→ **TEXTO DO DOCUMENTO**:
=-=-=
Ou seja: há muito a se contar por aqui e não tenho a presunção de esgotar a história inteira neste texto. Esta parte é continuação direta da primeira, então não deixe de lê-la antes desta aqui.
Gommage
Criadas mais tarde por Aline, as pessoas da Lumiére do quadro não sabem de sua origem como partes do desígnio de uma entidade maior. Para eles, Esquie, gestrais e grandis são apenas lendas de histórias antigas, enquanto os rascunhos de Clea são temidos e chamados de Nevrons.
Após a Fratura, foi criada a primeira Expedição, sob o número zero, aquela liderada por Renoir, da qual Lumiére não teve mais notícias. O tempo passou até que o povo entendeu o que a Artífice fazia com os números em seu Monólito, levando a vida dos habitantes em nuvens de pétalas e tinta (isto é, Chroma).
=-=-=
→ **DADOS FORNECIDOS**:
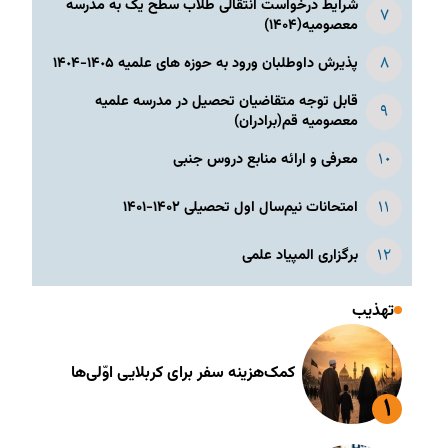
شرایط درخواست انتقالی طلاب سطح یک به مدرسه
معصومیه(۱۴۰۴)
پذیرش داوطلبان ورود به حوزه های علمیه ١۴٠۵-١۴٠۴
قابل توجه متقاضیان تحصیل در مدرسه علمیه
معصومیه قم(برادران)
معرفی و ارائه منابع دروس جنبی
امتحانات نیم‌سال اول تحصیلی ۱۴۰۲-۱۴۰۱
برگزاری المپیاد علمی
تهذیب
کمک‌هزینه سفر برای کربلایی اوّلی‌ها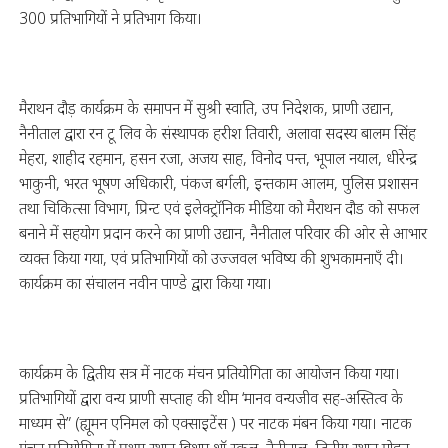
300 प्रतिभागियों ने प्रतिभाग किया।
मैराथन दौड़ कार्यक्रम के समापन में सुश्री स्वाति, उप निदेशक, प्राणी उद्यान,
नैनीताल द्वारा रन टू लिव के संस्थापक हरीश तिवारी, अलावा सदस्य बालम सिंह
मेहरा, शाहीद रहमान, हसन रजा, अजय साह, विनोद पन्त, भूपाल नयाल, धीरेन्द्र
भाकुनी, भरत भूषण अधिकारी, पंकज बर्गली, इन्तकाम आलम, पुलिस प्रशासन
तथा चिकित्सा विभाग, प्रिन्ट एवं इलेक्ट्रॉनिक मीडिया को मैराथन दौड को सफल
बनाने में सहयोग प्रदान करने का प्राणी उद्यान, नैनीताल परिवार की ओर से आभार
व्यक्त किया गया, एवं प्रतिभागियों को उज्जवल भविष्य की शुभकामनाएँ दी।
कार्यक्रम का संचालन नवीन पाण्डे द्वारा किया गया।
कार्यक्रम के द्वितीय सत्र में नाटक मंचन प्रतियोगिता का आयोजन किया गया।
प्रतिभागियों द्वारा वन्य प्राणी सप्ताह की थीम ‘मानव वन्यजीव सह-अस्तित्व के
माध्यम से” (ह्यूमन एनिमल को एक्साइटेंस ) पर नाटक मंबन किया गया। नाटक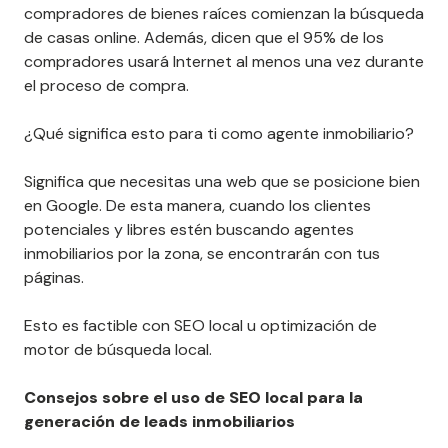
compradores de bienes raíces comienzan la búsqueda
de casas online. Además, dicen que el 95% de los
compradores usará Internet al menos una vez durante
el proceso de compra.
¿Qué significa esto para ti como agente inmobiliario?
Significa que necesitas una web que se posicione bien
en Google. De esta manera, cuando los clientes
potenciales y libres estén buscando agentes
inmobiliarios por la zona, se encontrarán con tus
páginas.
Esto es factible con SEO local u optimización de
motor de búsqueda local.
Consejos sobre el uso de SEO local para la
generación de leads inmobiliarios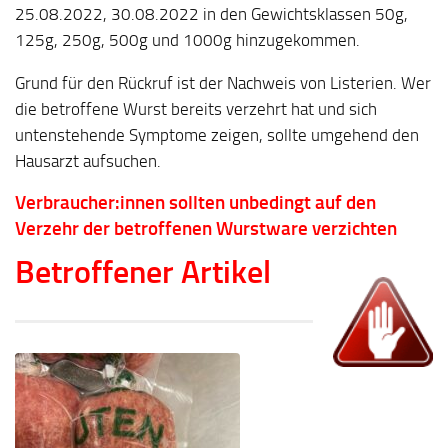
25.08.2022, 30.08.2022 in den Gewichtsklassen 50g,
125g, 250g, 500g und 1000g hinzugekommen.
Grund für den Rückruf ist der Nachweis von Listerien. Wer
die betroffene Wurst bereits verzehrt hat und sich
untenstehende Symptome zeigen, sollte umgehend den
Hausarzt aufsuchen.
Verbraucher:innen sollten unbedingt auf den
Verzehr der betroffenen Wurstware verzichten
Betroffener Artikel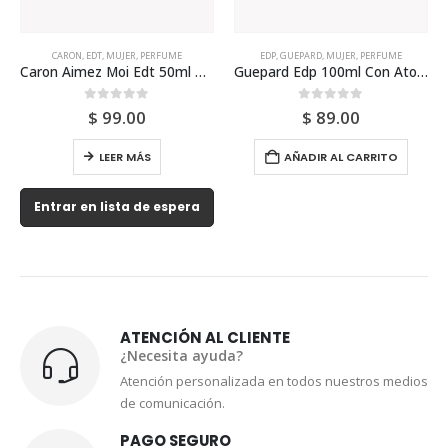
CARON
,
EDT
,
MUJER
,
PERFUME
EDP
,
GUEPARD
,
MUJER
,
PERFUME
Caron Aimez Moi Edt 50ml Para Mujer
Guepard Edp 100ml Con Atomizador Para Mujer
0
out of 5
0
out of 5
$
99.00
$
89.00
LEER MÁS
AÑADIR AL CARRITO
Entrar en lista de espera
ATENCIÓN AL CLIENTE
¿Necesita ayuda?
Atención personalizada en todos nuestros medios
de comunicación.
PAGO SEGURO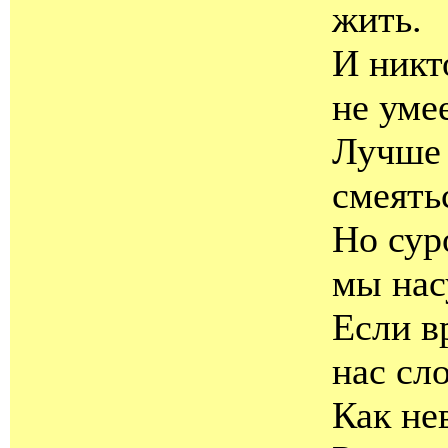
жить.
И никт
не уме
Лучше 
смеять
Но сур
мы нас
Если в
нас сло
Как не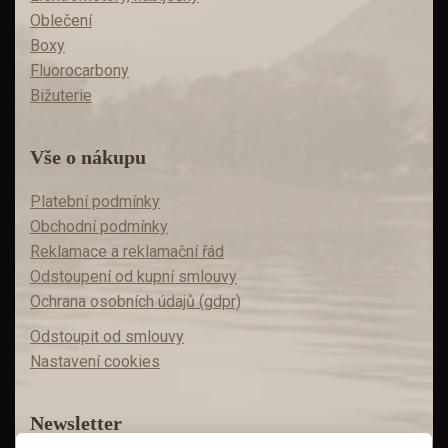
Oblečení
Boxy
Fluorocarbony
Bižuterie
Vše o nákupu
Platební podmínky
Obchodní podmínky
Reklamace a reklamační řád
Odstoupení od kupní smlouvy
Ochrana osobních údajů (gdpr)
Odstoupit od smlouvy
Nastavení cookies
Newsletter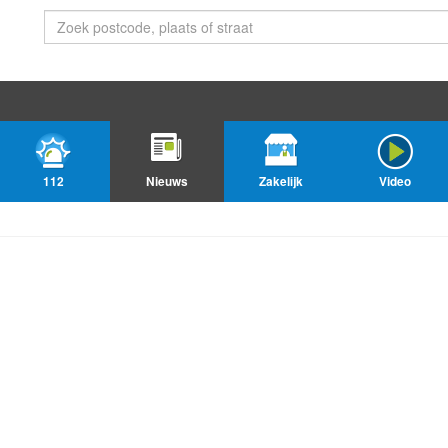
112
Nieuws
Zakelijk
Video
=-=-=
→ **OBJETIVO DO EXERCÍCIO**: Por favor, indique quem liderou a Expedição de número zero, segundo o texto sobre Lumiére. Baseie-se somente no texto do documento.

→ **ÁREA DE RESPOSTA**: Renoir liderou a Expedição zero.